*** Begin section ***
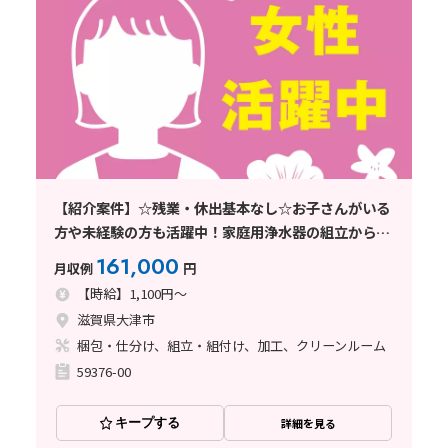
【紹介案件】☆残業・休出基本なし☆お子さんがいる
方や未経験の方も活躍中！家庭用浄水器の組立から完
成品の梱包！もくもく×繰り返し♪
161,000
月収例
円
【時給】1,100円～
滋賀県大津市
梱包・仕分け、組立・組付け、加工、クリーンルーム
59376-00
キープする
詳細を見る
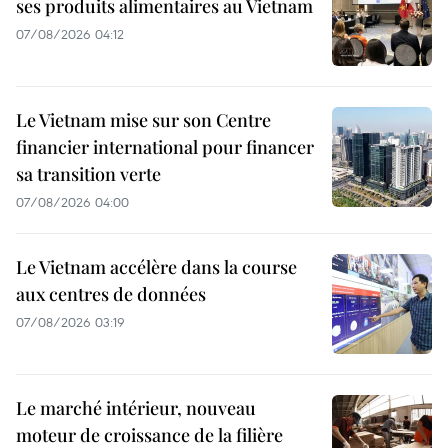
ses produits alimentaires au Vietnam
07/08/2026 04:12
Le Vietnam mise sur son Centre
financier international pour financer
sa transition verte
07/08/2026 04:00
Le Vietnam accélère dans la course
aux centres de données
07/08/2026 03:19
Le marché intérieur, nouveau
moteur de croissance de la filière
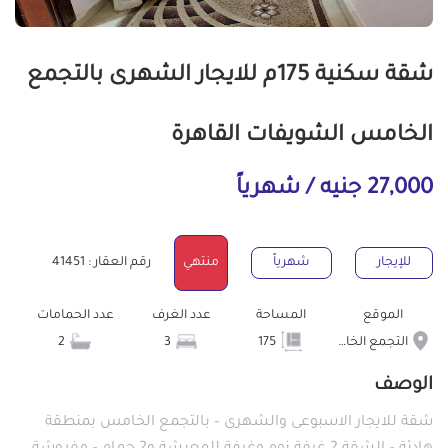
شقة سكنية 175م للايجار الشهرى بالتجمع
الخامس الشويفات القاهرة
27,000 جنيه / شهرياً
للإيجار
شهرياً
منتهي
رقم العقار : 41451
الموقع
المساحة
عدد الغرف
عدد الحمامات
التجمع الخامس الشويفات
175
3
2
الوصف
شقة للايجار الاسبوعى والشهرى – بالتجمع الخامس بمنطقة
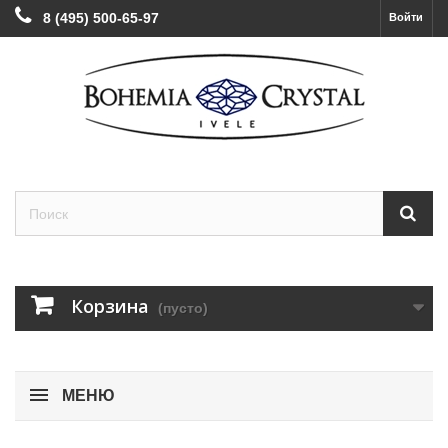
8 (495) 500-65-97
Войти
Корзина
(пусто)
МЕНЮ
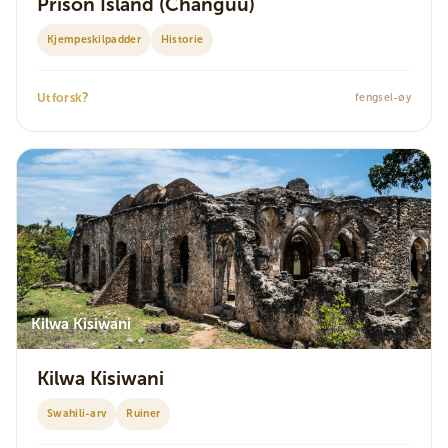
Prison Island (Changuu)
Kjempeskilpadder
Historie
?
Utforsk
fengsel-øy
Kilwa Kisiwani
Kilwa Kisiwani
Swahili-arv
Ruiner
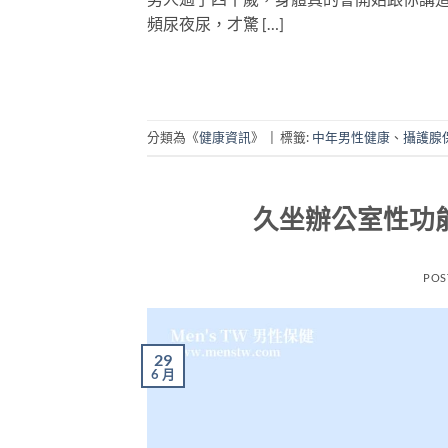
頻尿夜尿，才驚 […]
分類為《
健康資訊
》
|
標籤:
中年男性健康
、
攝護腺
久坐辦公室性功
POS
29
6 月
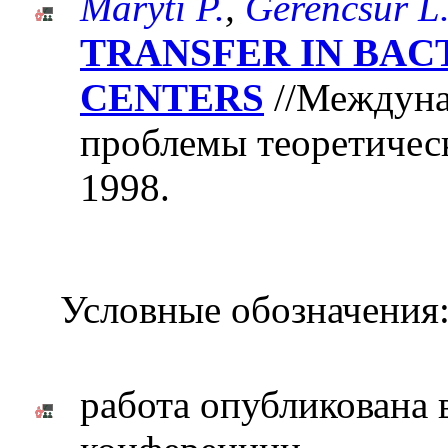
Marуti P.
,
Gerencsйr L
TRANSFER IN BAC
CENTERS
//Междуна
проблемы теоретическ
1998.
Условные обозначения
работа опубликована 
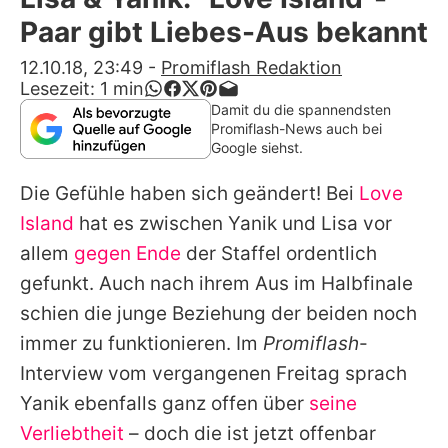
Alle Themen auf Promiflash
Paar gibt Liebes-Aus bekannt
Jobs
12.10.18, 23:49
-
Promiflash Redaktion
Lesezeit:
1
min
App runterladen
Damit du die spannendsten
Promiflash-News auch bei
Team
Google siehst.
Redaktionelle Richtlinien
Die Gefühle haben sich geändert! Bei
Love
Island
hat es zwischen
Yanik
und Lisa vor
Impressum
allem
gegen Ende
der Staffel ordentlich
Datenschutzerklärung
gefunkt. Auch nach ihrem Aus im Halbfinale
schien die junge Beziehung der beiden noch
Nutzungsbedingungen
immer zu funktionieren. Im
Promiflash
-
Utiq verwalten
Interview vom vergangenen Freitag sprach
Yanik
ebenfalls ganz offen über
seine
Verliebtheit
– doch die ist jetzt offenbar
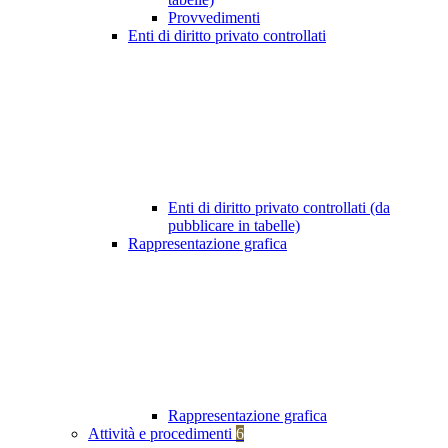
Provvedimenti
Enti di diritto privato controllati
Enti di diritto privato controllati (da
pubblicare in tabelle)
Rappresentazione grafica
Rappresentazione grafica
Attività e procedimenti
6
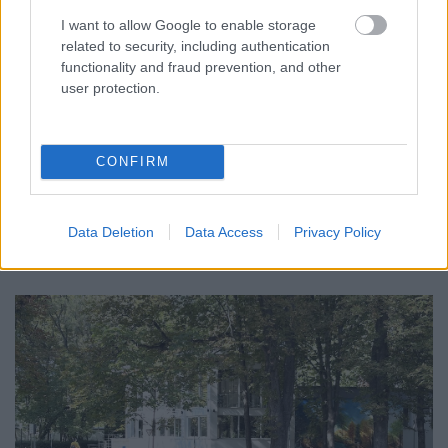
I want to allow Google to enable storage
related to security, including authentication
functionality and fraud prevention, and other
MAGYAR PÉTER: 868 MILLIÁRD FORINTOS
user protection.
BERUHÁZÁSI CSOMAGGAL ERŐSÍTIK
MAGYARORSZÁG ENERGIAELLÁTÁSÁT, MIKÖZBEN
TOVÁBBRA IS KRITIKUS NAPOK ELÉ NÉZ AZ ORSZÁG
CONFIRM
Átfogó energetikai fejlesztési programot fogadott el a
kormány.
Data Deletion
Data Access
Privacy Policy
Szólj hozzá!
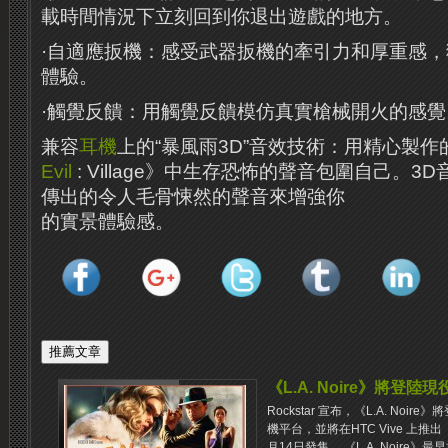
載時間情況下立刻回到你退出遊戲的地方。
·自適應扳機：感受武器扳機的牽引力和厚重感
體驗。
·觸覺反饋：用觸覺反饋模仿真實槍械開火的感覺
兼容
耳機
上的“暴風雨3D”音效技術：用精心製作
Evil
: Village》中生存恐怖的聲音包圍自己。
傳出的令人毛骨悚然的聲音來增強你
的實景體驗感。
《L.A. Noire》將登
Rockstar 宣布，《L.A. Noire》將
機平台，並將在HTC Vive 上推出《L
月14日發售。 《L.A. Noire》最早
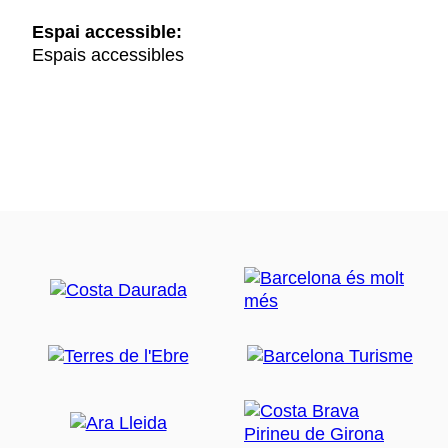
Espai accessible:
Espais accessibles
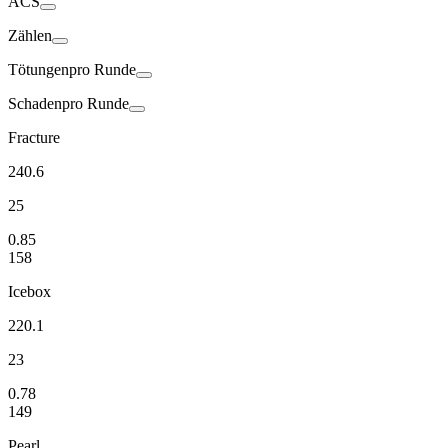
ACS
Zählen
Tötungen
pro Runde
Schaden
pro Runde
Fracture
240.6
25
0.85
158
Icebox
220.1
23
0.78
149
Pearl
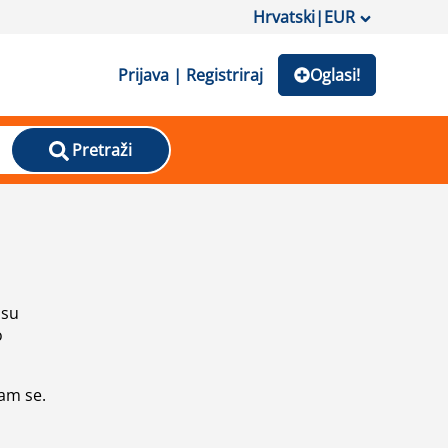
Hrvatski
|
EUR
Prijava | Registriraj
Oglasi!
Pretraži
isu
o
vam se.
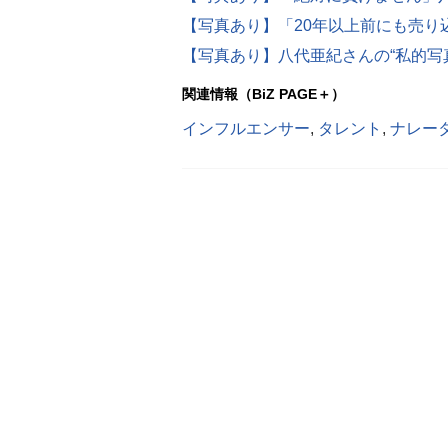
関連情報（BiZ PAGE＋）
インフルエンサー
,
タレント
,
ナレー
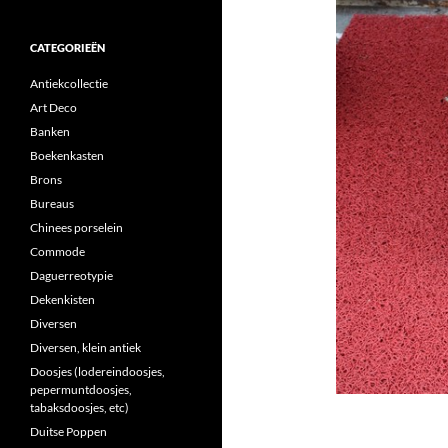
CATEGORIEËN
Antiekcollectie
Art Deco
Banken
Boekenkasten
Brons
Bureaus
Chinees porselein
Commode
Daguerreotypie
Dekenkisten
Diversen
Diversen, klein antiek
Doosjes (lodereindoosjes,
pepermuntdoosjes,
tabaksdoosjes, etc)
Duitse Poppen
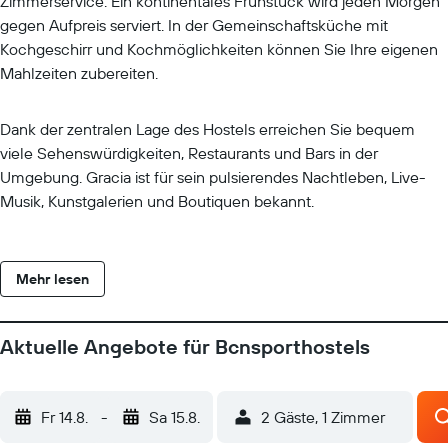
Zimmerservice. Ein kontinentales Frühstück wird jeden Morgen
gegen Aufpreis serviert. In der Gemeinschaftsküche mit
Kochgeschirr und Kochmöglichkeiten können Sie Ihre eigenen
Mahlzeiten zubereiten.
Dank der zentralen Lage des Hostels erreichen Sie bequem
viele Sehenswürdigkeiten, Restaurants und Bars in der
Umgebung. Gracia ist für sein pulsierendes Nachtleben, Live-
Musik, Kunstgalerien und Boutiquen bekannt.
Mehr lesen
Aktuelle Angebote für Bcnsporthostels
Fr 14.8.
-
Sa 15.8.
2 Gäste, 1 Zimmer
*** End section ***
Written task:
Show all of the lines above in which "diritto" is present.

Your solution:
Enti di diritto privato controllati
Enti di diritto privato controllati (da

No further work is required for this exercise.